Buddha, “The awakened one”, was born in Ancient India (today’s Nepal) in the 6th century BC The imagery of Matthew’s paintings on textile draws inspiration from narratives of the Dhammapada, a collection of poetic sayings attributed to the Buddha. They are also reminiscent of the Tibetan tangkas. (2) and of manuscripts covers.

India is also where the new capital of Chandigarh was founded right after the independence, in 1947. Pierre Jeanneret co-designed with Le Corbusier this utopian modernist city for the transitioning country. Many of the serial institutional furniture have been progressively discarded. They were recently brought back to Europe to become symbols of luxury Western design. This is the way it goes. But we need to take a closer look at their complex hybridity. Those furnitures were produced with the overlooked Indian designers and architects as Urmila Eulie Chowdhury, Jeet Malhotra and Aditya Prakash (3). Those forgotten figures reemerge, finally regaining attention.

The bed and the chairs have been re-customized by Matthew, allowing somehow the return of the subconscious, bringing new narratives.

The foam of the mattress that he carved was also the tool he used to stamp his paintings that were also partly silkscreened. “The more Buddhas the better”, he says. They popped up everywhere.

Buddha’s finger tips are showing the way. They do not point towards the sky (nor Starlink nor planets), but towards the earth. Let’s reconnect. “All Living Beings Are Just This One Mind”. The painted flowers are also Buddha’s manifestation. They open up. Actually, a citrus fruit native to India from the cedar tree family are called “Buddhas hands”. Cedar and tekwoods were indeed used in Chandigarh. The frames of the paintings are also integrated onto their compositions. Not additional, not supplemental. They do not create frontiers, they are transcontinental borders. One is all. All is one.

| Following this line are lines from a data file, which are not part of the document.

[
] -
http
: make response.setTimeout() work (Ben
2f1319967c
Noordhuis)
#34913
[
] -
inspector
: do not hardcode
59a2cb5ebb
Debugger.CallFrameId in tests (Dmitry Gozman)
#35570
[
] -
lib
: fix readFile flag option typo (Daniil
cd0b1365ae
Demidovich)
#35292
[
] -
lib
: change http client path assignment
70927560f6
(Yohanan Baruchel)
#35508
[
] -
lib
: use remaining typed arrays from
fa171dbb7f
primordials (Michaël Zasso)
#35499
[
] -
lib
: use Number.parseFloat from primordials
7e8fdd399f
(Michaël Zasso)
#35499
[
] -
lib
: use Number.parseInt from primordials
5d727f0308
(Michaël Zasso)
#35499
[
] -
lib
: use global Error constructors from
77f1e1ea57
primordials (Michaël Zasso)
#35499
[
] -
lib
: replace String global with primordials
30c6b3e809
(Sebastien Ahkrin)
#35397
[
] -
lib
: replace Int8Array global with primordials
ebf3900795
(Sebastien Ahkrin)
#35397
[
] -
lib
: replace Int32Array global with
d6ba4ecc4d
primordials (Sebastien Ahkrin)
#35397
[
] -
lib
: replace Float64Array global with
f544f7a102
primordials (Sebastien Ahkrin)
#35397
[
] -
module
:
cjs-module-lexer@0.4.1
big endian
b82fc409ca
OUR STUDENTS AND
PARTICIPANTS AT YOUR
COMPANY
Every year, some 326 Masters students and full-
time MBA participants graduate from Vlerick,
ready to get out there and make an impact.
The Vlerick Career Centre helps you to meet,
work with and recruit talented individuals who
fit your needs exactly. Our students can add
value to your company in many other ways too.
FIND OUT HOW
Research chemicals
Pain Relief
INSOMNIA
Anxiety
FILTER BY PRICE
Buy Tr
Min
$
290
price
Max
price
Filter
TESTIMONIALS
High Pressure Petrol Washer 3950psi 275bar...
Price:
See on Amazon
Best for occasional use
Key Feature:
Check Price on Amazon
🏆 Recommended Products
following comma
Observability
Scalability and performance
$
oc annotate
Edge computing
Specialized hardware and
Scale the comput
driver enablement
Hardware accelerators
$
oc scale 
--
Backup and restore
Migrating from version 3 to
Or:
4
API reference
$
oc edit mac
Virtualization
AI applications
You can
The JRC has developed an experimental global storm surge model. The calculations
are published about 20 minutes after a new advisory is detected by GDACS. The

Poetic state is the contrary of passive despair. For Patrick Chamoiseau, the world is full of relational possibilities to resist the unthinkable (4). This is the only way out. So, lie on the day bed, play with the costumes in the basement, layer yourself, dare to transform yourself, speak out, and speak to each other. Touch the soft wool pompons - they are Buddhas and will touch you back. When you are angry, blue is supposed to heal.

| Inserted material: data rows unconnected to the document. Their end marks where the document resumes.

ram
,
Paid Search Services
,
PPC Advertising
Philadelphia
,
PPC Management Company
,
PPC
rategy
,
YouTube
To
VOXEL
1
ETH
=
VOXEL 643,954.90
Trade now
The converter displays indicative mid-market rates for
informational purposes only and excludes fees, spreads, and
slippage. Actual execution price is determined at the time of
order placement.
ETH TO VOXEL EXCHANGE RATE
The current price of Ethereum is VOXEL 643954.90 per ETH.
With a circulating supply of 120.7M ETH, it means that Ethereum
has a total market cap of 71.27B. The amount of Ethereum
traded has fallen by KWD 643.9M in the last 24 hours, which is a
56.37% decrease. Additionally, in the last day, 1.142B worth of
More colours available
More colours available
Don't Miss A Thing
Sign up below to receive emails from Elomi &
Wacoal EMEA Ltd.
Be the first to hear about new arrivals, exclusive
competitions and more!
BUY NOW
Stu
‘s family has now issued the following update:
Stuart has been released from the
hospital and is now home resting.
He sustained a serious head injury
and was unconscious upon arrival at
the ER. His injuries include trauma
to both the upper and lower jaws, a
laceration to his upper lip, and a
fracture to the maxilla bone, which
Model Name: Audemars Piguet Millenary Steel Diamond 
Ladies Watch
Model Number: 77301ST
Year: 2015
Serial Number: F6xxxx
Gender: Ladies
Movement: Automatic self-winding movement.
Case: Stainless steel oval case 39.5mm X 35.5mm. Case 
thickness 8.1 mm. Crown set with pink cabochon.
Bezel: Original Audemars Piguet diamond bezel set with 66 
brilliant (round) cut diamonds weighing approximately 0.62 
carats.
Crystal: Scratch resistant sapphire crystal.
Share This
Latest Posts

1 : Audre Lord in a 1979 conference on commemorating the 30th anniversary of “The Second Sex" by Simone de Beauvoir at NYU. Text published in Sister Outsider, 1984, Ten Spreed Press.

2: Other influences are from Kado (the art of Japanese flower arrangement), the tradition of flower offerings.

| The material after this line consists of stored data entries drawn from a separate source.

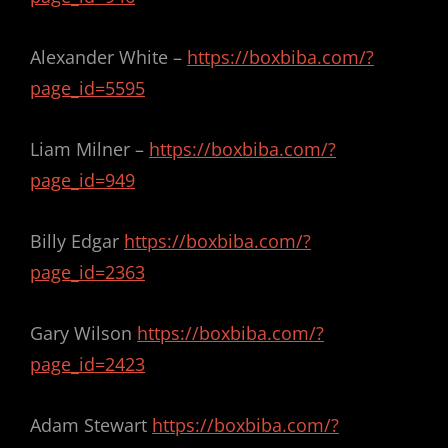
Alexander White –
https://boxbiba.com/?
page_id=5595
Liam Milner –
https://boxbiba.com/?
page_id=949
Billy Edgar
https://boxbiba.com/?
page_id=2363
Gary Wilson
https://boxbiba.com/?
page_id=2423
Adam Stewart
https://boxbiba.com/?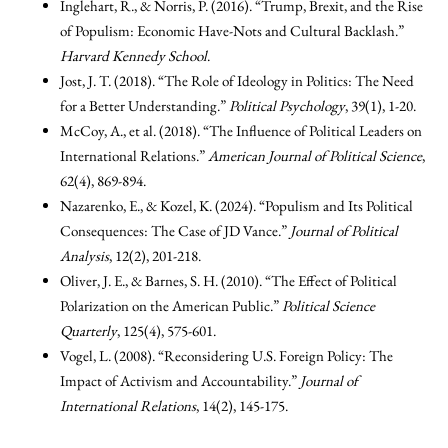
Inglehart, R., & Norris, P. (2016). “Trump, Brexit, and the Rise
of Populism: Economic Have-Nots and Cultural Backlash.”
Harvard Kennedy School
.
Jost, J. T. (2018). “The Role of Ideology in Politics: The Need
for a Better Understanding.”
Political Psychology
, 39(1), 1-20.
McCoy, A., et al. (2018). “The Influence of Political Leaders on
International Relations.”
American Journal of Political Science
,
62(4), 869-894.
Nazarenko, E., & Kozel, K. (2024). “Populism and Its Political
Consequences: The Case of JD Vance.”
Journal of Political
Analysis
, 12(2), 201-218.
Oliver, J. E., & Barnes, S. H. (2010). “The Effect of Political
Polarization on the American Public.”
Political Science
Quarterly
, 125(4), 575-601.
Vogel, L. (2008). “Reconsidering U.S. Foreign Policy: The
Impact of Activism and Accountability.”
Journal of
International Relations
, 14(2), 145-175.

3 : see Gregor Wittrick, Petra Seitz, and Nia Thandapani, “Design Crime in Context: Mass-manufactured Design, Design-as-art, and Chandigarh’s Modernist Furniture” in Art Crime in Context: Global Perspectives on Art and Heritage Crime, Springer, 2022 about the systematic erasure of the names of those young designers who worked with Jeanneret, like Urmila Eulie Chowdhury, Jeet Malhotra and Aditya Prakash.

4 : Patrick Chamoiseau, Que peut la littérature quand elle ne peut?, Seuil, 2025.